Ignorando por completo as consistentes justificativas do ministro da Justiça Tarso Genro para conceder refúgio humanitário a Cesare Battisti, o editorial “Decisão desastrada” (16/01) insistiu em desconsiderar o clima de histeria vingativa dominante na Itália no período subsequente ao assassinato de Aldo Moro — semelhante, p. ex., ao macartismo estadunidense.

Critica Tarso Genro por arvorar-se em “juiz da Justiça italiana”, mas qualquer cidadão com o mínimo conhecimento jurídico ficaria igualmente estarrecido ao constatar que Battisti acabou condenado à prisão perpétua mediante enquadramento numa lei que inexistia quando ocorreram os crimes de que o acusam e lhe foi aplicada com efeito retroativo.

E falta com a verdade ao afirmar que Battisti foi “condenado à prisão perpétua por ter assassinado quatro pessoas em sua atividade terrorista”. Disto o acusou um delator premiado, sem que nada mais o corroborasse. Só que duas dessas mortes aconteceram no mesmo dia, em cidades tão distantes entre si (Udine e Milão) que era fisicamente impossível Battisti ser o autor de ambas.
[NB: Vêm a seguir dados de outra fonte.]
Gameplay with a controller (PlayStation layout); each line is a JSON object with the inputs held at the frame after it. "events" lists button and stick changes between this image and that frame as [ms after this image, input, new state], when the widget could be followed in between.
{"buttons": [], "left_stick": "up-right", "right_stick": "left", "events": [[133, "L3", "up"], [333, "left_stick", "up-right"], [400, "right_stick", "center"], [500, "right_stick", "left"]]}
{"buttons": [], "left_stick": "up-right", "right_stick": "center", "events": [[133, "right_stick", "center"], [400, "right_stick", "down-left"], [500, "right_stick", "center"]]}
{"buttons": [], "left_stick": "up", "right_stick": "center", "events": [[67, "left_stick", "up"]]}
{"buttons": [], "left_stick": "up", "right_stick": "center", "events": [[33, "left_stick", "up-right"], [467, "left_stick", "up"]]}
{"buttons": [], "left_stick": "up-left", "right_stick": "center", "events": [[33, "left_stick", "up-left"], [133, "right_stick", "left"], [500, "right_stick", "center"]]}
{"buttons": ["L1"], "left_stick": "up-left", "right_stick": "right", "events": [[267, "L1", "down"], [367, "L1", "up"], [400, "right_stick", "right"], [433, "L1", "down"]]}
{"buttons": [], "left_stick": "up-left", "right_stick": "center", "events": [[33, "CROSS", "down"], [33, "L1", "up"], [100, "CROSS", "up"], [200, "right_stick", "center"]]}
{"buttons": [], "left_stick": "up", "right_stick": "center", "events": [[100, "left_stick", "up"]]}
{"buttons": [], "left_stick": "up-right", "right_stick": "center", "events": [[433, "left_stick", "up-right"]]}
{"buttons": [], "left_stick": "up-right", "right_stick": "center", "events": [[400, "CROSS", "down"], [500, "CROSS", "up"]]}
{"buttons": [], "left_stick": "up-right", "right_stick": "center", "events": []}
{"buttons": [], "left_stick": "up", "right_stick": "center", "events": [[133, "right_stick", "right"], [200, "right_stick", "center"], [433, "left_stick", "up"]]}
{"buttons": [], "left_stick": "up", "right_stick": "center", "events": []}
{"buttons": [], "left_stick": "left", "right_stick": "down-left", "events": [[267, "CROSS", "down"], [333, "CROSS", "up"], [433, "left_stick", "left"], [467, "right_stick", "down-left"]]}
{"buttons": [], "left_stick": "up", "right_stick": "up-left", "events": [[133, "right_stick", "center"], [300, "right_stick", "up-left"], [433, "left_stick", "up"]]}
Aí uma das acusações foi alterada de “assassino” para “mentor intelectual do crime” — o que não impediu os tendenciosos de continuarem trombeteando que Battisti matou quatro pessoas.

A choradeira e as ameaças italianas têm espaço descomunal no editorial, que, entretanto, em nenhum momento lamenta as agressões às instituições brasileiras, começando pela nota em que a chancelaria italiana exortou o presidente Luiz Inácio da Silva a revogar a decisão do ministro Tarso Genro, cometendo três pecados capitais: contestar uma decisão soberana do governo brasileiro; atingir a autoridade do ministro, quando o correto seria apelar primeiramente a ele; e atropelar o protocolo, já que a interlocutora da chancelaria italiana é sua congênere brasileira, enquanto o interlocutor de Lula é o presidente Silvio Berlusconi.

Esperamos que, para compensar, o Corrieri della Sera faça um editorial intitulado “Pressão Desastrada”. Este seria mais veraz, pois a arrogância com que a Itália tentou impor sua vontade ao governo brasileiro teve o efeito de um bumerangue.